Extrait du texte
-.-.-

Ces opérations sont souvent plus complexes qu’elles le paraissent. Il convient d’être particulièrement vigilant d’autant plus que les risques de redressement fiscal sont forts. De fait, l’administration fiscale s’appuyant sur l’article 720 du CGI a une conception extensive de l’application des droits de mutation.
La qualification de fonds de commerce est large puisque elle s’applique à tous les éléments mobiliers corporels et incorporels de la société, constitués en vue d’attirer une clientèle. La clientèle est un élément central de la cession car il ne peut y avoir de cession de fonds de commerce sans cession de clientèle.
Ainsi, la cession d’un site e-commerce peut recevoir la qualification de cession de fonds de commerce, bien que la question du cyber fonds de commerce reste controversée y compris dans la jurisprudence.

-.-.-

Lignes fournies
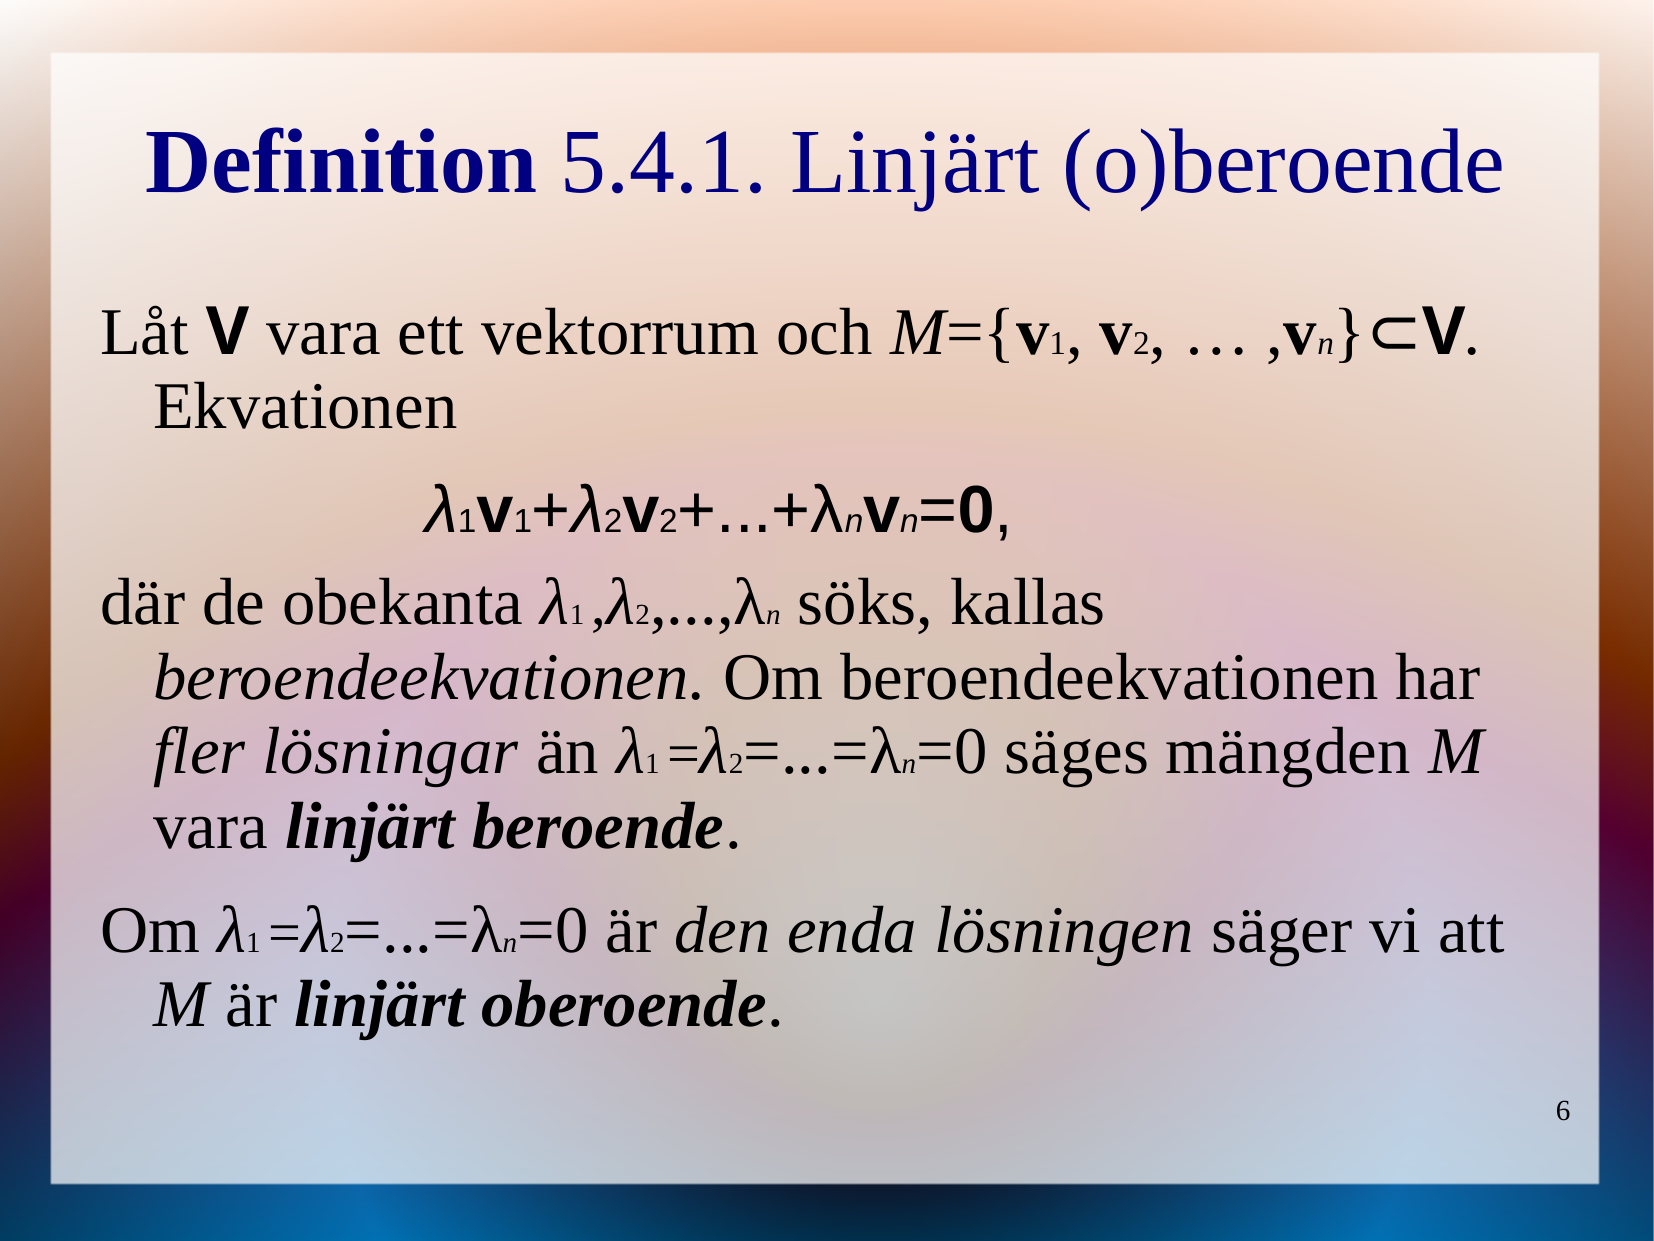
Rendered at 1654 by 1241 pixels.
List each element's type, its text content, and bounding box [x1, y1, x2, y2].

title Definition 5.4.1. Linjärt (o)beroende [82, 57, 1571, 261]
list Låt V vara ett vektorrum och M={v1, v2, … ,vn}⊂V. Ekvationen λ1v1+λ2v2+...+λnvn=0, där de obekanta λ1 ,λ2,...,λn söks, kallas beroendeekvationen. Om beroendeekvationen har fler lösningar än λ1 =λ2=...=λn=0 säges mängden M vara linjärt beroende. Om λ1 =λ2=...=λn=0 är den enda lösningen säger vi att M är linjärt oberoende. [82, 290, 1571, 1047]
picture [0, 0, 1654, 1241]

-.-.-

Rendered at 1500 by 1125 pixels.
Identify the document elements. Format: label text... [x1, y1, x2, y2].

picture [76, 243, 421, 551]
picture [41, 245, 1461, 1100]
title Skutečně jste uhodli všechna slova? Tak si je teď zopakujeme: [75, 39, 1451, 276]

-.-.-

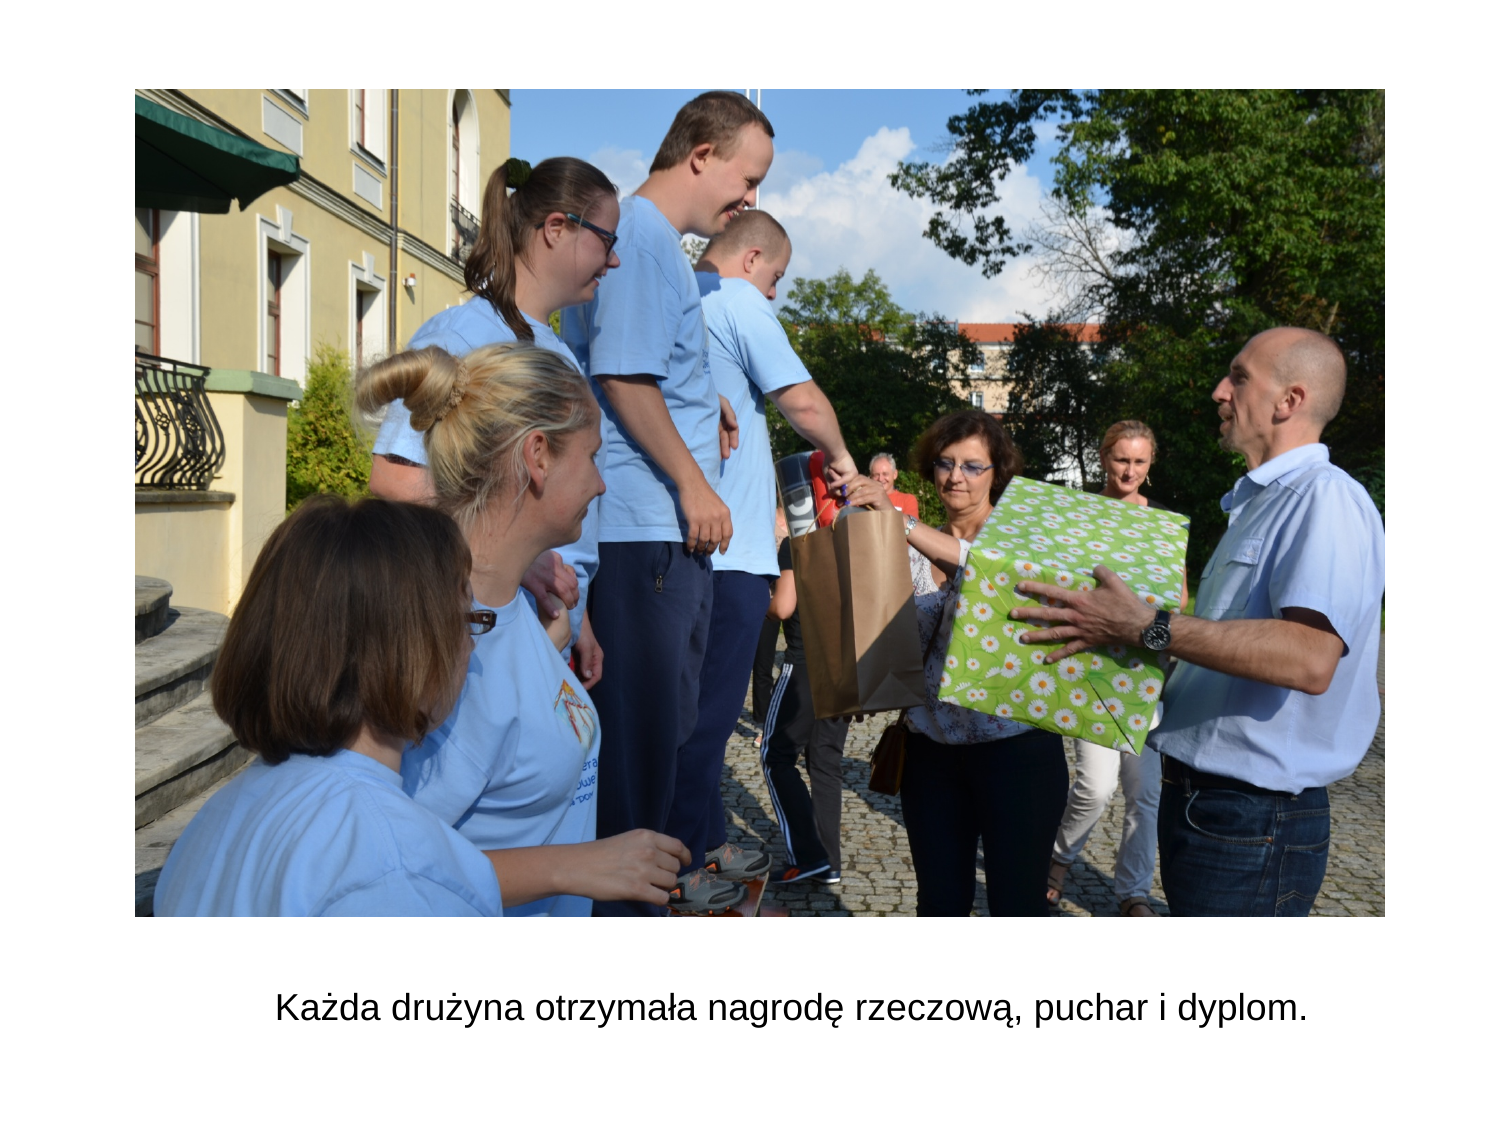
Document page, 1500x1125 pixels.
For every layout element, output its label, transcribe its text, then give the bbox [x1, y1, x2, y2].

-.-.-

Tâche 1
D'après l'extrait sur la cession de fonds de commerce, quel élément doit obligatoirement être cédé pour qu'il y ait cession de fonds de commerce ?
Tâche 2
Poursuivez l'extrait sur la cession de fonds de commerce à partir de sa dernière phrase.
Les lignes n'interviennent en rien ici.

Réponse 1
La clientèle.

Réponse 2
Par précaution, et surtout si le site a une certaine notoriété, il est recommandé de suivre, pour les cessions de site internet, les formalités légales propres à la cession de fonds prescrites par le Code de commerce. Cela évitera les risques de nullité et sécurisera l’opération pour le vendeur comme pour l’acquéreur.
La vente d’un fonds de commerce ou de clientèle est soumise à de nombreuses mentions obligatoires dans le contrat de cession, mais aussi à des formalités d’enregistrement et de publicité, ainsi qu’au paiement de droits de mutation.
À mon sens au-delà de ces formalités classiques, les sociétés innovantes ou du secteur IT doivent être très vigilantes sur deux points particuliers liés à ce secteur.
Cession d’éléments de propriété intellectuelle
Les brevets d’invention, les marques, les dessins et modèles industriels, les logiciels et les droits de propriété littéraire et artistique constituent des éléments du fonds de commerce. Ils seront cédés avec le fonds à condition d’avoir fait l’objet d’une désignation expresse dans le contrat de cession.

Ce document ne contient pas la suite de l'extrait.